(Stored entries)
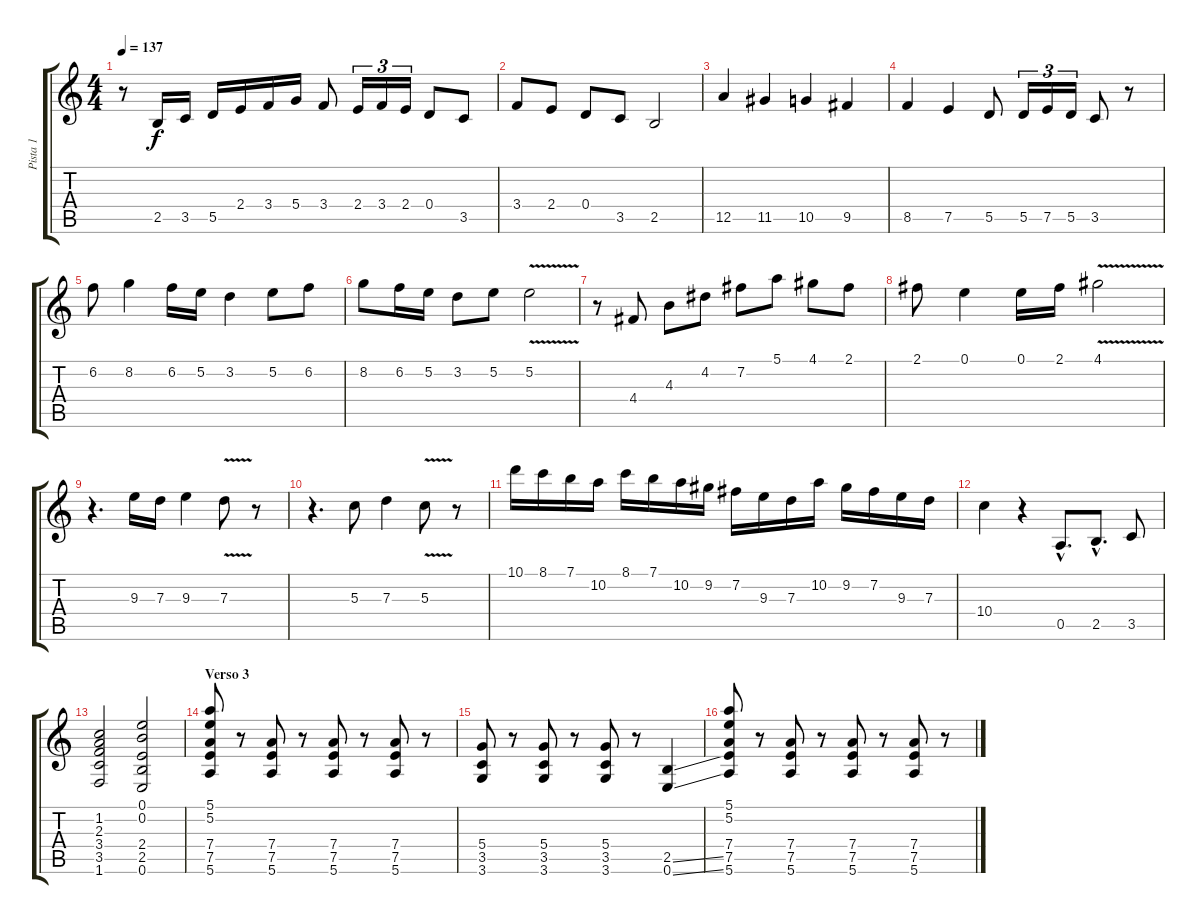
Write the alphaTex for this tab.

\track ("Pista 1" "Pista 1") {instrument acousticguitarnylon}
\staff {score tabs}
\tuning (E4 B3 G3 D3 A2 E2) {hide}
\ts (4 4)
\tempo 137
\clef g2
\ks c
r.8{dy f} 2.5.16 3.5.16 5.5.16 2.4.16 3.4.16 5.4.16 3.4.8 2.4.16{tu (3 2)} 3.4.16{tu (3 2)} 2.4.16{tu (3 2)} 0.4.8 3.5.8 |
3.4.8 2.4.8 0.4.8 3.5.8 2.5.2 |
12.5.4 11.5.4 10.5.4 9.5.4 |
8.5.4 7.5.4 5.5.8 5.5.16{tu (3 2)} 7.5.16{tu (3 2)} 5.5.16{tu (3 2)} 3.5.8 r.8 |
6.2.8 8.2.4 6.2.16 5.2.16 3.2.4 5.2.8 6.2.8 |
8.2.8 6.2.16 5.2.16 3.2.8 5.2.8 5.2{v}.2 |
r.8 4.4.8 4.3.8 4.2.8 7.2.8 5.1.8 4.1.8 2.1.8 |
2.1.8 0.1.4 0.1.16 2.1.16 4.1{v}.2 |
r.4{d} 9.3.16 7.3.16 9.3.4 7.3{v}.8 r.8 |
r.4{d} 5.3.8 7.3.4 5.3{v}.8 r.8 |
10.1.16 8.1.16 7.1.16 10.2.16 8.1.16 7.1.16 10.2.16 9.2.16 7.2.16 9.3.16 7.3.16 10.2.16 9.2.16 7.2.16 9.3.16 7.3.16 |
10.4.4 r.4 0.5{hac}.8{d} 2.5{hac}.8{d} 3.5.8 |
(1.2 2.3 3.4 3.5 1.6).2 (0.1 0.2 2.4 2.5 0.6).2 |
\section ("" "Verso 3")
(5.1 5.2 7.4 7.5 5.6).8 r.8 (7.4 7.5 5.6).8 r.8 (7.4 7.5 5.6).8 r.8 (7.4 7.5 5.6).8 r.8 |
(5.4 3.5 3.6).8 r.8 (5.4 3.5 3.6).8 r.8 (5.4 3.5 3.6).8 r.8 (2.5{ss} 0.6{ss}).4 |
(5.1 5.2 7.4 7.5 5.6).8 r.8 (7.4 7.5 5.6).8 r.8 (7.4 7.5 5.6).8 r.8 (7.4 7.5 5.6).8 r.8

Brief: Can you transcribe every item above line for line, with nothing changed, and leave out the pictures?

Exercise response:
Write the alphaTex for this tab.

\track ("Pista 1" "Pista 1") {instrument acousticguitarnylon}
\staff {score tabs}
\tuning (E4 B3 G3 D3 A2 E2) {hide}
\ts (4 4)
\tempo 137
\clef g2
\ks c
r.8{dy f} 2.5.16 3.5.16 5.5.16 2.4.16 3.4.16 5.4.16 3.4.8 2.4.16{tu (3 2)} 3.4.16{tu (3 2)} 2.4.16{tu (3 2)} 0.4.8 3.5.8 |
3.4.8 2.4.8 0.4.8 3.5.8 2.5.2 |
12.5.4 11.5.4 10.5.4 9.5.4 |
8.5.4 7.5.4 5.5.8 5.5.16{tu (3 2)} 7.5.16{tu (3 2)} 5.5.16{tu (3 2)} 3.5.8 r.8 |
6.2.8 8.2.4 6.2.16 5.2.16 3.2.4 5.2.8 6.2.8 |
8.2.8 6.2.16 5.2.16 3.2.8 5.2.8 5.2{v}.2 |
r.8 4.4.8 4.3.8 4.2.8 7.2.8 5.1.8 4.1.8 2.1.8 |
2.1.8 0.1.4 0.1.16 2.1.16 4.1{v}.2 |
r.4{d} 9.3.16 7.3.16 9.3.4 7.3{v}.8 r.8 |
r.4{d} 5.3.8 7.3.4 5.3{v}.8 r.8 |
10.1.16 8.1.16 7.1.16 10.2.16 8.1.16 7.1.16 10.2.16 9.2.16 7.2.16 9.3.16 7.3.16 10.2.16 9.2.16 7.2.16 9.3.16 7.3.16 |
10.4.4 r.4 0.5{hac}.8{d} 2.5{hac}.8{d} 3.5.8 |
(1.2 2.3 3.4 3.5 1.6).2 (0.1 0.2 2.4 2.5 0.6).2 |
\section ("" "Verso 3")
(5.1 5.2 7.4 7.5 5.6).8 r.8 (7.4 7.5 5.6).8 r.8 (7.4 7.5 5.6).8 r.8 (7.4 7.5 5.6).8 r.8 |
(5.4 3.5 3.6).8 r.8 (5.4 3.5 3.6).8 r.8 (5.4 3.5 3.6).8 r.8 (2.5{ss} 0.6{ss}).4 |
(5.1 5.2 7.4 7.5 5.6).8 r.8 (7.4 7.5 5.6).8 r.8 (7.4 7.5 5.6).8 r.8 (7.4 7.5 5.6).8 r.8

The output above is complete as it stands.